Supplied text ▸
Start of Block

WASHINGTON -- Christian Yelich at the plate … in a 2019 postseason game?

WASHINGTON -- Christian Yelich at the plate … in a 2019 postseason game?

Date Result Highlights
Oct. 1 WSH 4, MIL 3 Watch

As the Brewers prepped for Tuesday’s National League Wild Card Game against the Nationals at Nationals Park, their superstar outfielder wasn’t ready to rule it out.

“It’s a thing where you just have to see how it responds and how you progress,” Yelich said of his broken right kneecap, which was thought to sideline him for the rest of the 2019 season. “It would be cutting it close, but you never want to rule anything out.”

Yelich has been out of action since he fouled a ball off his knee and fractured his kneecap on Sept. 10 in Miami. The Brewers eked out a 4-3 win that night, and then they went on to win 13 of their final 18 regular-season games without their best player. Yelich was off crutches as of last week, and he said on Tuesday that he is focusing on regaining strength in his quad muscle and the range of motion in his right leg. He described his progress as “right on track” with where it should be.

“It’s progressing great,” said Yelich. “Thankfully I haven’t any setbacks yet. We’ll see. It just takes time.”

The Brewers had lots of work to do to make it a reality, but for a player searching for something to set his sights on, a World Series return was as good as it gets for Yelich. He was born in Los Angeles three years after the Dodgers’ Kirk Gibson limped on the field in with two outs in the ninth inning of Game 1 of the 1988 World Series on two bad legs, smashed a game-winning home run and ambled around the bases in his only plate appearance of the series.

End of Block

Data extracts ▸
Start of Block

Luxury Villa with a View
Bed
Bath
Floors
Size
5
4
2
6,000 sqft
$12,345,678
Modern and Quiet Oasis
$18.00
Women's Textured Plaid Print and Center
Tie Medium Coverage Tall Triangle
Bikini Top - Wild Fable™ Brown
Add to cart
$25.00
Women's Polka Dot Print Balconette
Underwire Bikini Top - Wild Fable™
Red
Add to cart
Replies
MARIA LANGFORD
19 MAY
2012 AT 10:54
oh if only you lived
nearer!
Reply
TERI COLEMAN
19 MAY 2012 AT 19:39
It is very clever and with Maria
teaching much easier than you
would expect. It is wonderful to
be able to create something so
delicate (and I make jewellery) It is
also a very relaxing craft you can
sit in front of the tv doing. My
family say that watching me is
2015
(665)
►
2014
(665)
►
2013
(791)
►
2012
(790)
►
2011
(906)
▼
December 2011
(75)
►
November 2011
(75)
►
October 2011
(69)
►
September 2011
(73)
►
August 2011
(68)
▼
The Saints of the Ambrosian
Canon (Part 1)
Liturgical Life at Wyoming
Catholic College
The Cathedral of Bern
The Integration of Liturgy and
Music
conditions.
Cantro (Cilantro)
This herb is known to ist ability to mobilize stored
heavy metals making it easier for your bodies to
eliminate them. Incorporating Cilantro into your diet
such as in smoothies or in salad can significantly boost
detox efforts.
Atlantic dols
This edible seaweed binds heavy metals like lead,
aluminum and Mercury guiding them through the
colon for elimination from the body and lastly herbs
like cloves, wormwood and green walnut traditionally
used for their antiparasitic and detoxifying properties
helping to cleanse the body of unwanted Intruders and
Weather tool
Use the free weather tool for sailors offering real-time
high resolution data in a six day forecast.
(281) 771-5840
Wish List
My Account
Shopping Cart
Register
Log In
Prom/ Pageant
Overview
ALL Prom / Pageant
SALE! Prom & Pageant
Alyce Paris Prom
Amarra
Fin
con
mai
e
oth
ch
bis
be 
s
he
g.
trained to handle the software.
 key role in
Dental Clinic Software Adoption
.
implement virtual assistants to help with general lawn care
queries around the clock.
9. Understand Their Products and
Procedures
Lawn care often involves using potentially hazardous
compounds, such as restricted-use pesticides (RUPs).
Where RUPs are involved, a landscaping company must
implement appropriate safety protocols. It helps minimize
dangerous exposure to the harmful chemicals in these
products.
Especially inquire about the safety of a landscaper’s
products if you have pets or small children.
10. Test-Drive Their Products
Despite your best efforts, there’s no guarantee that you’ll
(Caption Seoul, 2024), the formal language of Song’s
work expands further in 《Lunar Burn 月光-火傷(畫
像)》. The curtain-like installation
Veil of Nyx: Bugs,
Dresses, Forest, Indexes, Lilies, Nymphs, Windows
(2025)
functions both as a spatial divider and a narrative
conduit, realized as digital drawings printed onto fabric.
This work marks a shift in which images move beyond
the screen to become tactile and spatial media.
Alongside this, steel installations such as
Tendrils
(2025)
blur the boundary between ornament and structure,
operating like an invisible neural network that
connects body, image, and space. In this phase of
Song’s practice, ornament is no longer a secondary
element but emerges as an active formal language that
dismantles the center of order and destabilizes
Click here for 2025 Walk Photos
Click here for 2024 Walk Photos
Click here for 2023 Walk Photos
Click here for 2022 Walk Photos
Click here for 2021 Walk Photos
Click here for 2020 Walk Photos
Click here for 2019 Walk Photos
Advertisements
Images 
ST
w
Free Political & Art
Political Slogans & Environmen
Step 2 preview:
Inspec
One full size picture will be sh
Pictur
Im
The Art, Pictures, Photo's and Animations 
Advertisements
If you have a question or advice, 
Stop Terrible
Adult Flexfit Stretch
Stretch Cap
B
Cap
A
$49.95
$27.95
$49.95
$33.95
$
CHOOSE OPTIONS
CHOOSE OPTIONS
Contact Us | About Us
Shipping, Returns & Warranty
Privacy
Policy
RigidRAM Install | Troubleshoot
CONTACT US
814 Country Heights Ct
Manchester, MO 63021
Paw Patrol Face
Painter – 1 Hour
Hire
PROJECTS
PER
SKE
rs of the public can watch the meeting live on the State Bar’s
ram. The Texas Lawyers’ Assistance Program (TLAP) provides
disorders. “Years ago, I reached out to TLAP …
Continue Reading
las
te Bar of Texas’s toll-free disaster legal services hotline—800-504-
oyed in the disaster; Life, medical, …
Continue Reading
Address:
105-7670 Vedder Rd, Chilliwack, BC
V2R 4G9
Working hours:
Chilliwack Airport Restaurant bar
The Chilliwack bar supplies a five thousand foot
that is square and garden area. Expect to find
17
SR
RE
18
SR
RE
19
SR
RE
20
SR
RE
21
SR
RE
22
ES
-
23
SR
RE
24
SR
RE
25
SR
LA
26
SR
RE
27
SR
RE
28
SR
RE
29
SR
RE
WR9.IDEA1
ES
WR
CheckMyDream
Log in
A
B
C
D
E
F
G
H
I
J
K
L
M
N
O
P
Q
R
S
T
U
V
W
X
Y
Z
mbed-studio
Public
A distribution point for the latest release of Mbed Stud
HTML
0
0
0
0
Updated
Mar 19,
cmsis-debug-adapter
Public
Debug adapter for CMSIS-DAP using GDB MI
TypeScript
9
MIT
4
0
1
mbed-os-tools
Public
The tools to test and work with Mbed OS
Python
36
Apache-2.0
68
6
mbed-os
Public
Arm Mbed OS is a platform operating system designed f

End of Block

Set of tasks ▸
1. In the article about Christian Yelich's injury, on what date and in what city did he fracture his kneecap?
2. Update the Yelich article from "Yelich has been" to "it should be.", replacing "Miami" with "Florida".

Written responses ▸
1. Sept. 10, in Miami.

2.
Yelich has been out of action since he fouled a ball off his knee and fractured his kneecap on Sept. 10 in Florida. The Brewers eked out a 4-3 win that night, and then they went on to win 13 of their final 18 regular-season games without their best player. Yelich was off crutches as of last week, and he said on Tuesday that he is focusing on regaining strength in his quad muscle and the range of motion in his right leg. He described his progress as “right on track” with where it should be.